▶ [Instruction 1]: According to the thermodynamics post, what role does entropy play with respect to the second law? Answer in one to three sentences.
▶ [Instruction 2]: From the thermodynamics post, set down word for word the passage starting with "Interestingly, entropy itself" and going on through "post describing it.".

▶ [Document text]:
------------------------------------------------------------------------

Eric Boyd (6ceb3@qlink.queensu.ca)
Sat, 6 Feb 1999 15:02:47 -0500

Hi,

Tim Rhodes <proftim@speakeasy.org>:

<<
Or they don't perceive a need to change. What was that first law of thermodynamics again?
>>

Well, the Kelvin-Planck definition is that "It is impossible for any system to operate in a thermodynamic cycle and deliver a net amount of work to it's surroundings while recieving energy by heat transfer from a single thermal reservoir." On can easily modify this (drawing system schematics, etc) to the Clausius statement: "It is impossible for any system to operate in such a way that the soul result would be an energy transfer by heat from a cooler body to a hotter body."[1]

Interestingly, entropy itself is not part of the second law; entropy instead is a mathematical tool designed to make working with the second law easier. If anybody is interested in the mathematical formulation of the second law (the *equation*), let me know and I'll write up a post describing it.

------------------------------------------------------------------------

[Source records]
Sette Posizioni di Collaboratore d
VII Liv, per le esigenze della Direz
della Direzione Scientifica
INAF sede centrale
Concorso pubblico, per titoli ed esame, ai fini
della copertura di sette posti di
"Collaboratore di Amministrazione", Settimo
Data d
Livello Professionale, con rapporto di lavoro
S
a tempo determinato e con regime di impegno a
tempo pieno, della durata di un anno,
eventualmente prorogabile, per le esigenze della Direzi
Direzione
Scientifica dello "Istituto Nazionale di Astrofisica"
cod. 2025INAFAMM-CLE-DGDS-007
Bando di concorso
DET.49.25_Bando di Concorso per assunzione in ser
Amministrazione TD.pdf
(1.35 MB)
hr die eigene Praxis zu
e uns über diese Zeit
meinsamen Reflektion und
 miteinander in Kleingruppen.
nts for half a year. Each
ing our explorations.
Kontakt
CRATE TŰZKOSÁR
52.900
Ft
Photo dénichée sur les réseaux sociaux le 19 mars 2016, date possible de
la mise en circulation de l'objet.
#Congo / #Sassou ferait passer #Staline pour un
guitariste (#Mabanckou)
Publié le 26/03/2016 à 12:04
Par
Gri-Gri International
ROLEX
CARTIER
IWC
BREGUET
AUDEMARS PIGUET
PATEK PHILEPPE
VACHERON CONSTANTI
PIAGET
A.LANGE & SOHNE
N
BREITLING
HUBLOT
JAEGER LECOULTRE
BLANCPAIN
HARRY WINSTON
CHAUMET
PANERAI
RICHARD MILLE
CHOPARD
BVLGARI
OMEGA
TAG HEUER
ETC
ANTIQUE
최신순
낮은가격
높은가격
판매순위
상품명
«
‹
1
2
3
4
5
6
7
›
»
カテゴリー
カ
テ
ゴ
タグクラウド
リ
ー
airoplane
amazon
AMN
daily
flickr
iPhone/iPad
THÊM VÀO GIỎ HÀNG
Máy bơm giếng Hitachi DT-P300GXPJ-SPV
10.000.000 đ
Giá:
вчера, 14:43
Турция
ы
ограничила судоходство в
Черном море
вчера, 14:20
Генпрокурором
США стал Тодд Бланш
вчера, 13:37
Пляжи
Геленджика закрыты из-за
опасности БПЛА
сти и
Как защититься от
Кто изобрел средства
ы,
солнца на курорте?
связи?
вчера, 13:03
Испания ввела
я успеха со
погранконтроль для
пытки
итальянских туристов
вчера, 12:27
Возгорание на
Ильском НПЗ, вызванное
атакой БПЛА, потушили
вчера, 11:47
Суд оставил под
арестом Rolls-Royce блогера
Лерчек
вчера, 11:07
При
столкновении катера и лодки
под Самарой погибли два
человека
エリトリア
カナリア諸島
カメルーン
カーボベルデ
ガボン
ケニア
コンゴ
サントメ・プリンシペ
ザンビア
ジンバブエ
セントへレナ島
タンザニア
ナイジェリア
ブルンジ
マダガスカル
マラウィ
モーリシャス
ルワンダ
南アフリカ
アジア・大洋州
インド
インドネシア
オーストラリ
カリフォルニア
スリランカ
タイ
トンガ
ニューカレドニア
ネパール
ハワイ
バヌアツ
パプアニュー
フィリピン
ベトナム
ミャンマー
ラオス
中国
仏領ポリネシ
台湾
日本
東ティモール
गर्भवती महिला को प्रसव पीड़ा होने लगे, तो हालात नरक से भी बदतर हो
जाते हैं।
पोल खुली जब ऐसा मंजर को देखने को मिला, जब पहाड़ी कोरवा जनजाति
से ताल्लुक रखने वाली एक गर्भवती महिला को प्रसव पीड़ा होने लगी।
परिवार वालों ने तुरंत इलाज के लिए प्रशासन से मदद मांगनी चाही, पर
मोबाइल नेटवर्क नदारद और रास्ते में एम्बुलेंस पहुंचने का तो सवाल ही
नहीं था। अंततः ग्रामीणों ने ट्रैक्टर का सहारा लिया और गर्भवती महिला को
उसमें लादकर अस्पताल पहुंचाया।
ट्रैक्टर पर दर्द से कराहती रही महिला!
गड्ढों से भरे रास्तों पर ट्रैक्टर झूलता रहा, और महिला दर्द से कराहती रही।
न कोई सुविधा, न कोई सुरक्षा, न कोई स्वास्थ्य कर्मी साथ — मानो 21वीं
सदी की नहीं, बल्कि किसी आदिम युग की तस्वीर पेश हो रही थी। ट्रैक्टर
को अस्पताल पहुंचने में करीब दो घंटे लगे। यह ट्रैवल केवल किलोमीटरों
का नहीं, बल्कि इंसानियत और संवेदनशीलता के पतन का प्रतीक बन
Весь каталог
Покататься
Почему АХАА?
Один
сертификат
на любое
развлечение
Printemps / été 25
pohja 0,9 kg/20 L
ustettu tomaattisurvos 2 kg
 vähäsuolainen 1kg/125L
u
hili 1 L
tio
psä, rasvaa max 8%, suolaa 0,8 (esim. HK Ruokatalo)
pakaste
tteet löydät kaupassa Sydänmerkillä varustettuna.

------------------------------------------------------------------------

▶ [Problem solution 1]: Entropy is not itself part of the second law. Instead, it is a mathematical tool designed to make working with the second law easier.

▶ [Problem solution 2]:
Interestingly, entropy itself is not part of the second law; entropy instead is a mathematical tool designed to make working with the second law easier. If anybody is interested in the mathematical formulation of the second law (the *equation*), let me know and I'll write up a post describing it.